[Source excerpt]
##############################
Johnny Cash – Forever Words The Music (Sony Music/Legacy Recordings)
LP / CD / DL
6 April 2018
8.5 / 10
Collaborative album of unpublished Johnny Cash words reviewed by Paul Scott-Bates for Louder Than War.
You don’t have to be a fan of Johnny Cash to appreciate Forever Words. You don’t need to know that Live At Folsom Prison is one of the best live recordings you will ever hear or, that the series American Recordings produced by legendary hip-hop producer Rick Rubin represents possibly the greatest return from near obscurity for an artist that there will ever be. You just need to listen to the words and understand that this was a man of immense feeling, peace and tolerance.
This new collection is special. It’s not just a compilation of Johnny Cash covers, as the companion to the book of the same title it brings to life unpublished sixteen poems, lyrics and letters by various artists chosen by his son, John Carter Cash.
##############################
Data records

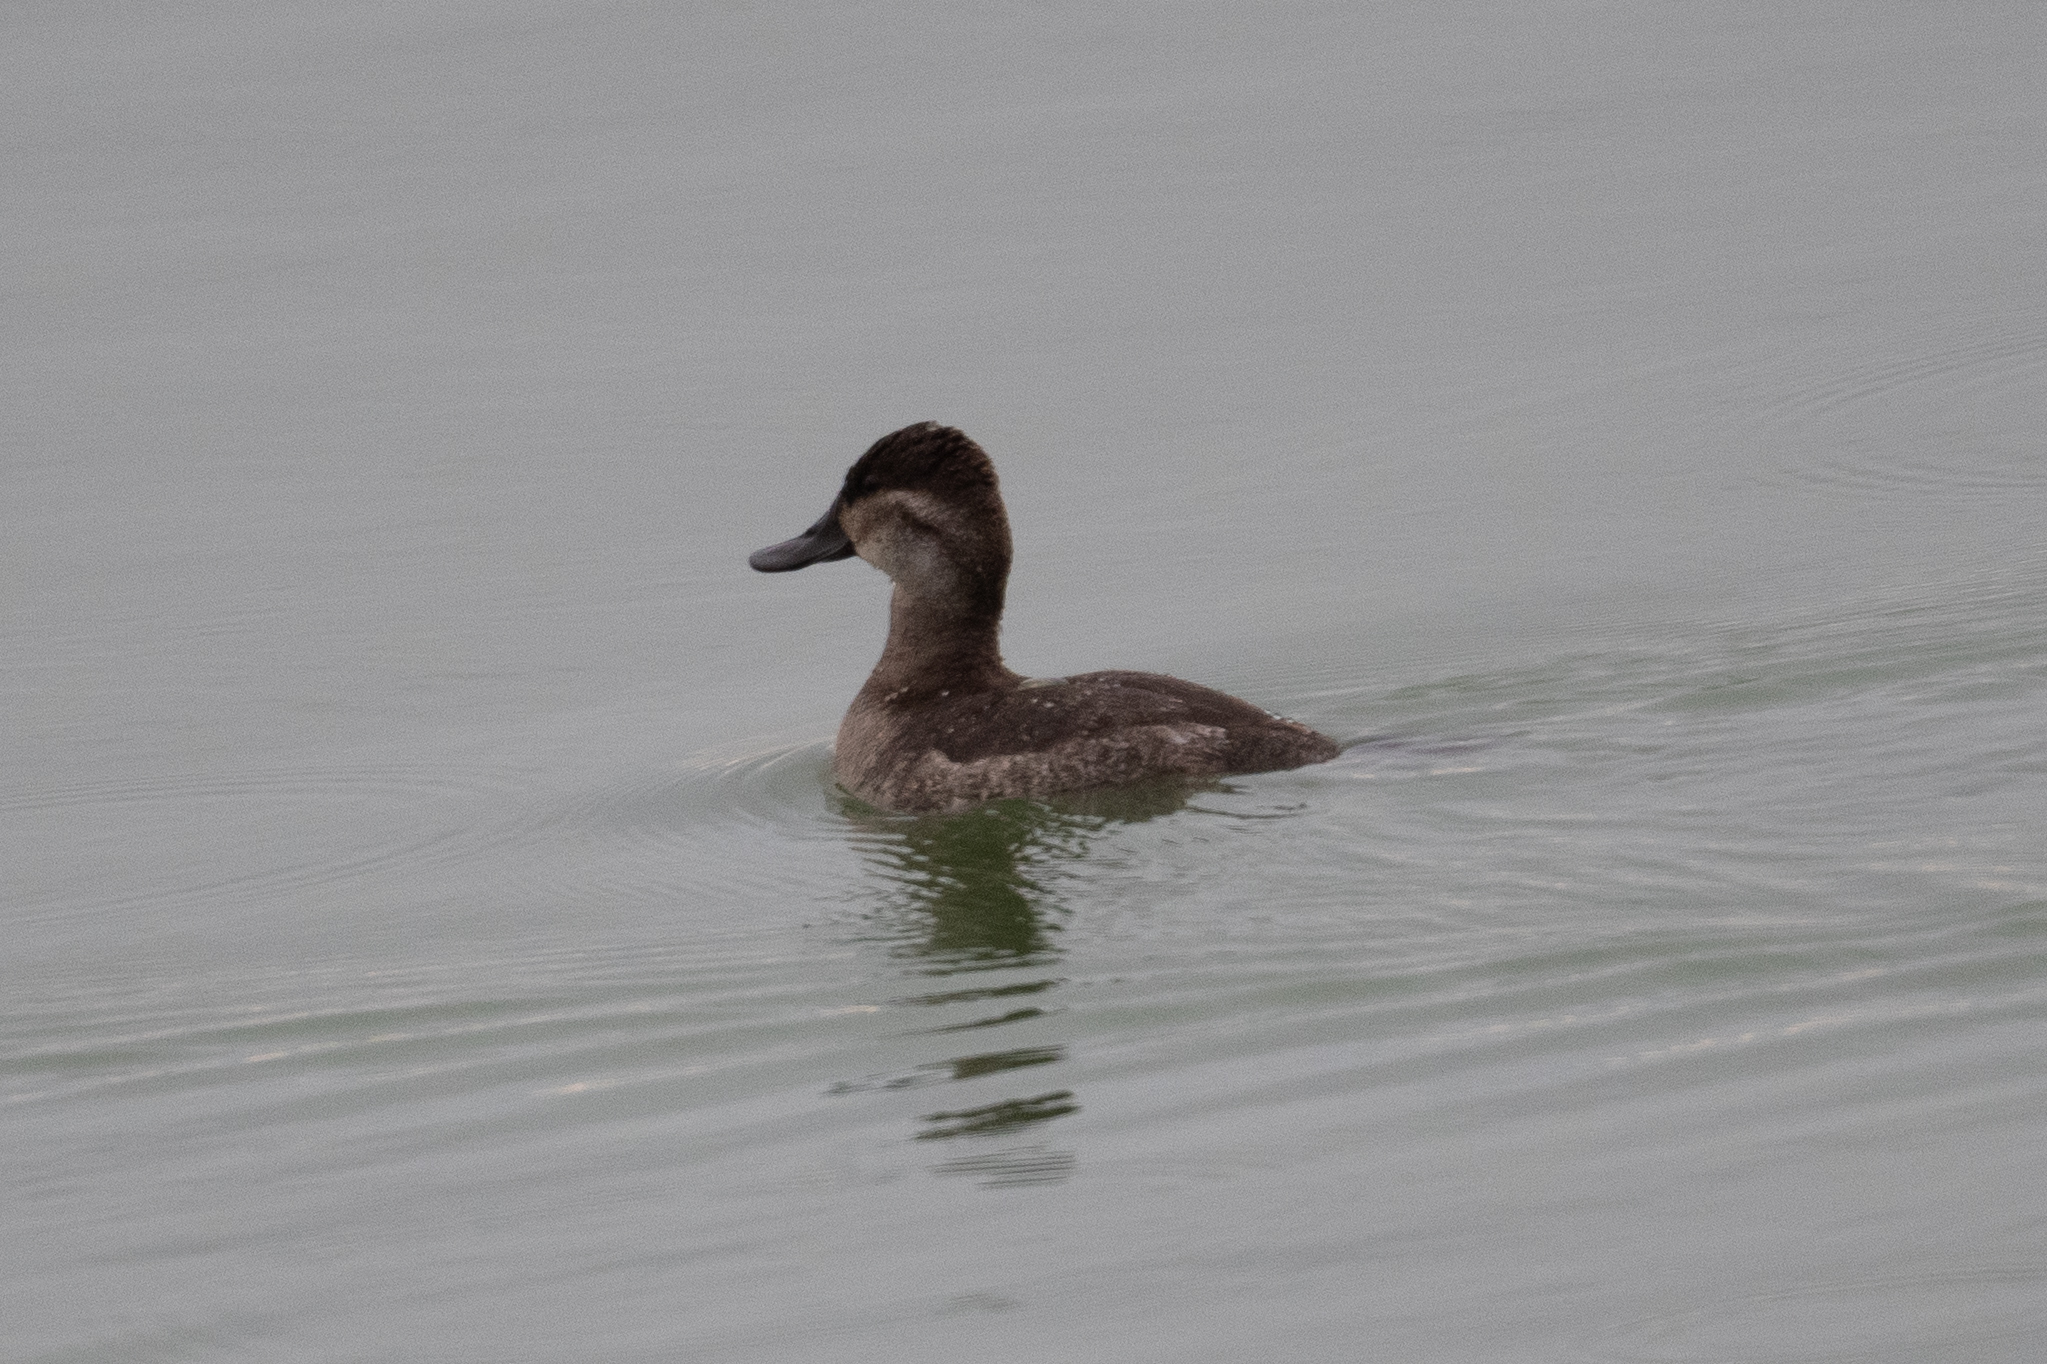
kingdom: Animalia
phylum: Chordata
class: Aves
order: Anseriformes
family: Anatidae
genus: Oxyura
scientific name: Oxyura jamaicensis
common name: Ruddy duck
##############################
[Required task] From the album review, reproduce the passage starting with "Johnny Cash –" and going on through "Louder Than War.".

[Answer to the exercise]
Johnny Cash – Forever Words The Music (Sony Music/Legacy Recordings)
LP / CD / DL
6 April 2018
8.5 / 10
Collaborative album of unpublished Johnny Cash words reviewed by Paul Scott-Bates for Louder Than War.